- Set task -
In the forum thread on Simutrans coding style, until what year was most of Simutrans written in the if(  sss  ) { style?

- Source document -
........

About the magic D_MARGIN_... macros versus gui_theme_t..magin_... well, I think I like the macros. Any decent IDE can point me to the definition, and having six times gui_theme_t::xxx in a single line will not help increase readabilitz either. Having D_XXX+xpos makes immediately clear which is constant (UPPERCASE) and which is variable.

But I agree that the coding style is outdated. However, when I tried to update it the last time, we could not agree one a style ...

An_dz

Quote from: Ters on June 02, 2018, 08:33:24 AM
I prefer const reference [...]
Compilers are supposed to implement pass-by-const-reference [...]
Yes, const-reference, I forgot to specify.

Quote from: prissi on June 02, 2018, 01:01:24 PM
About the formatting: Personally I like if(  sss  ) { very much, and it was the style of which most Simutrans was written until 2004. But even then people contributed in their own style.
No problem, the double spacing is ok, I just want to know if we should keep no space between statement and parenthesis or add it. And if we should apply this rule to function definitions and calls.

TurfIt

A previous discussion: Simutrans coding style. There's another one hiding around here somewhere too...

And a second vote for retaining the double spaces   if(  blah  ) {    good.     if (blah){   horrid.  And double spaces around logical operators, and singles around arithmetics. Give it 20 years and see what your eyes say is more readable.

References - bah. Only when necessary. Otherwise plain good old pointer is more readable given the explicit syntax (non const references are evil).

........

- Dataset -
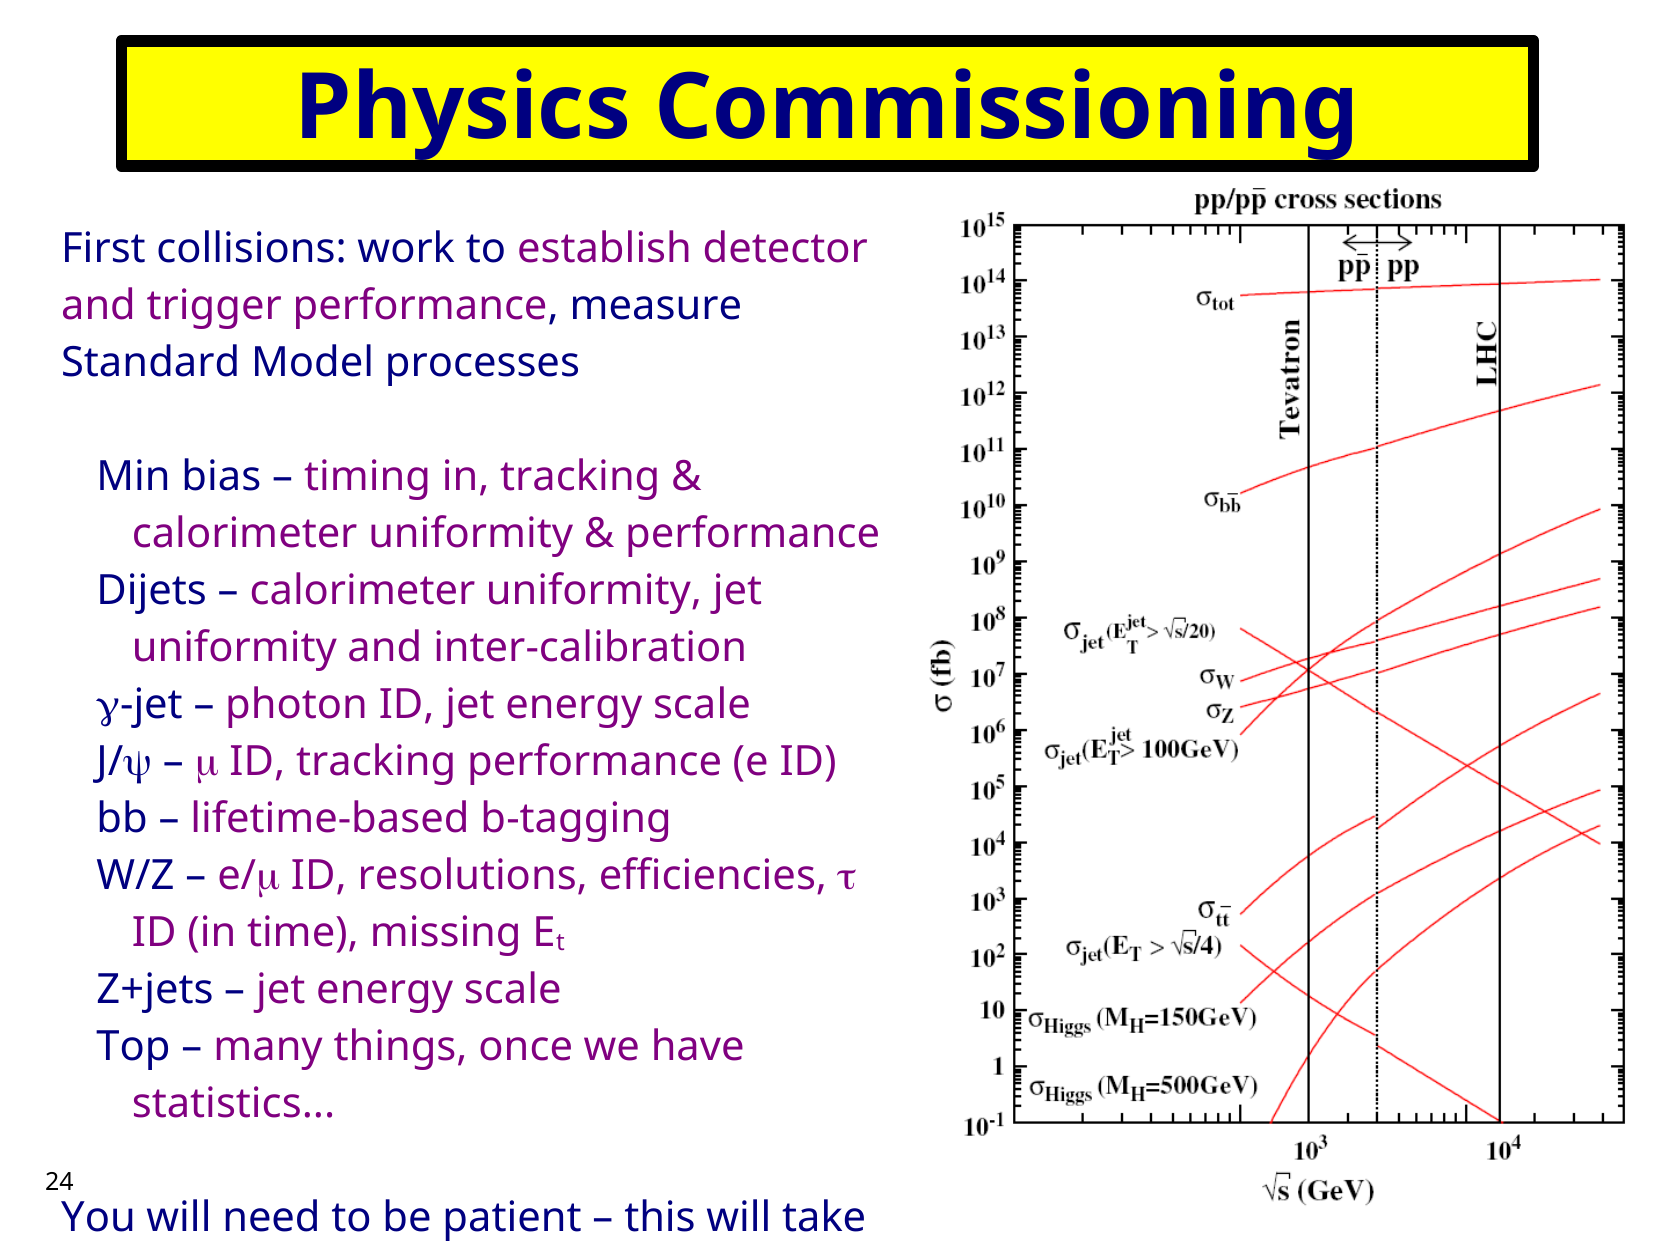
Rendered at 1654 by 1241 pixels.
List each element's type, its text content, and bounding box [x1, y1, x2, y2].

........

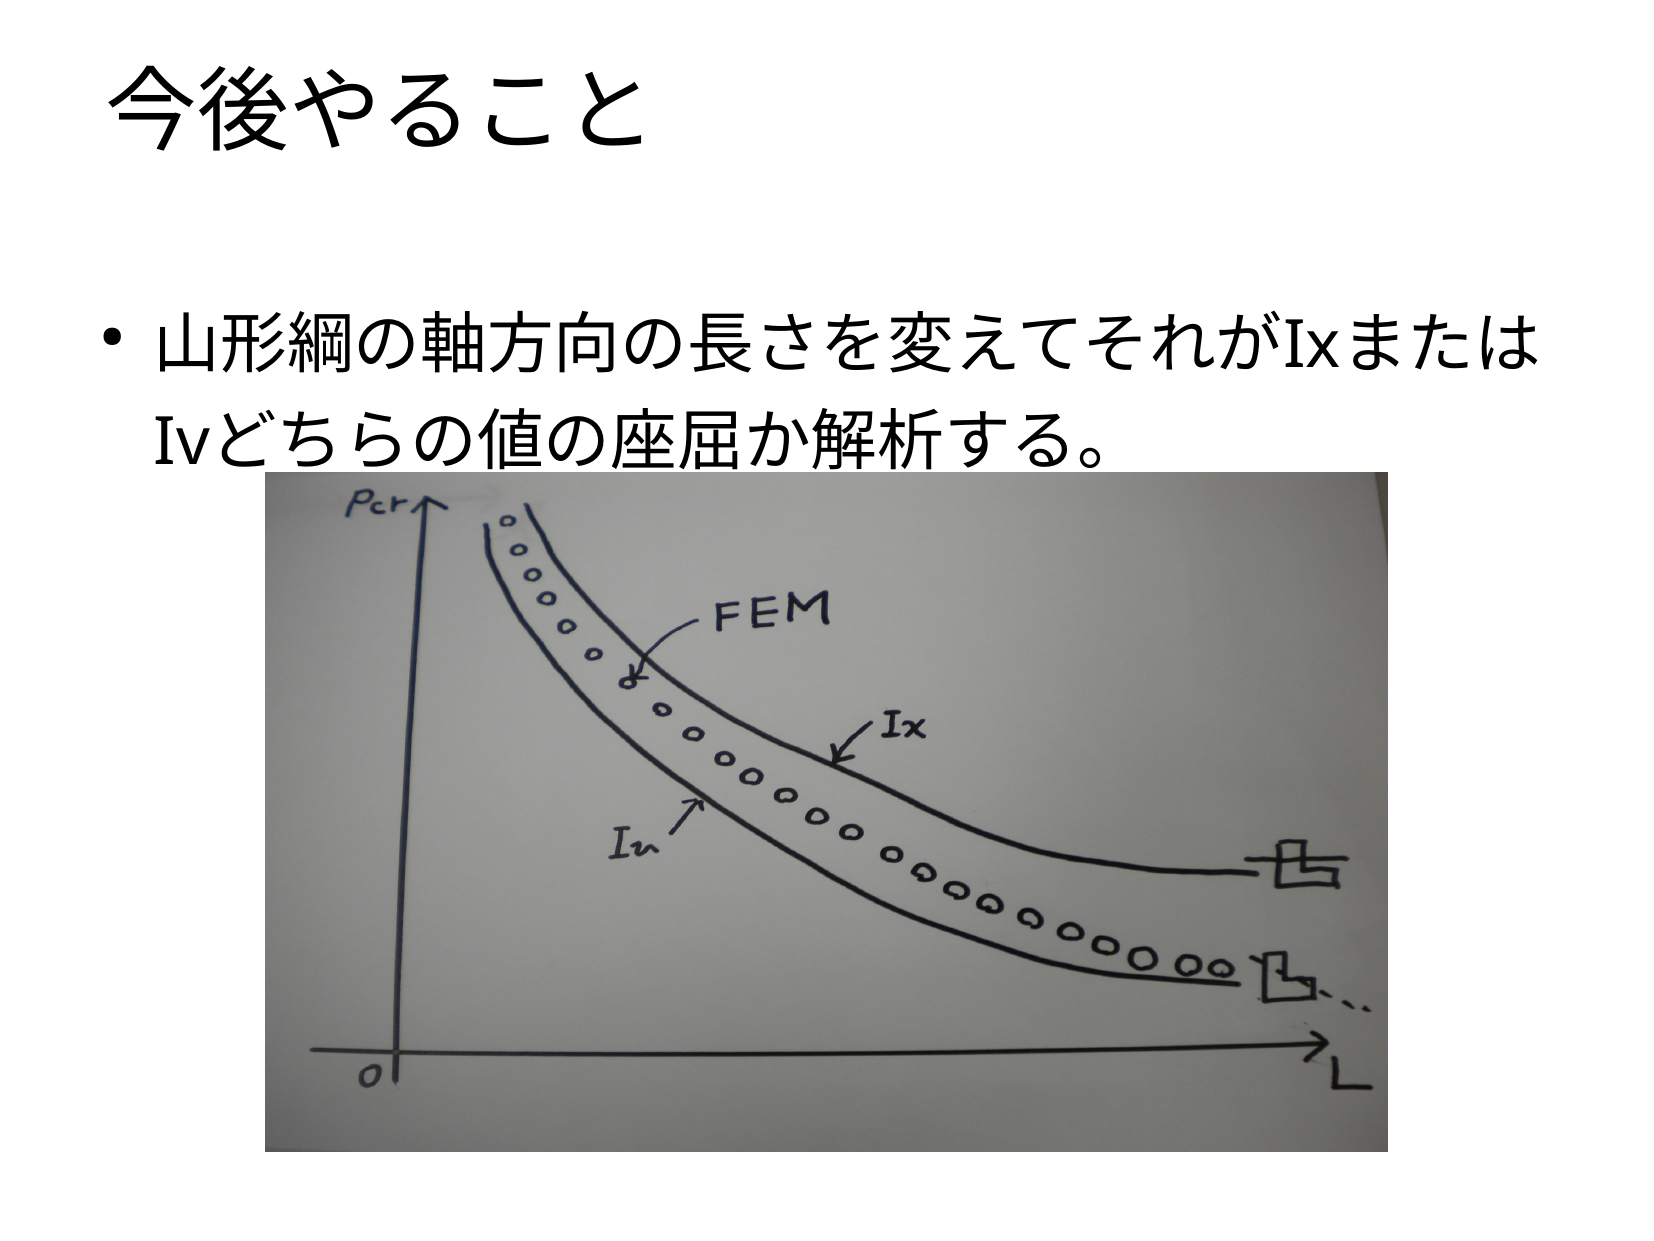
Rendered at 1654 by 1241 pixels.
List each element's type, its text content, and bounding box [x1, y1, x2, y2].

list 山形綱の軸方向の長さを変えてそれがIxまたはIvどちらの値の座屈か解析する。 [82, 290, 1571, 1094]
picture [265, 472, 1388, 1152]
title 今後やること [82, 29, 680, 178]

........

- Finished exercise -
2004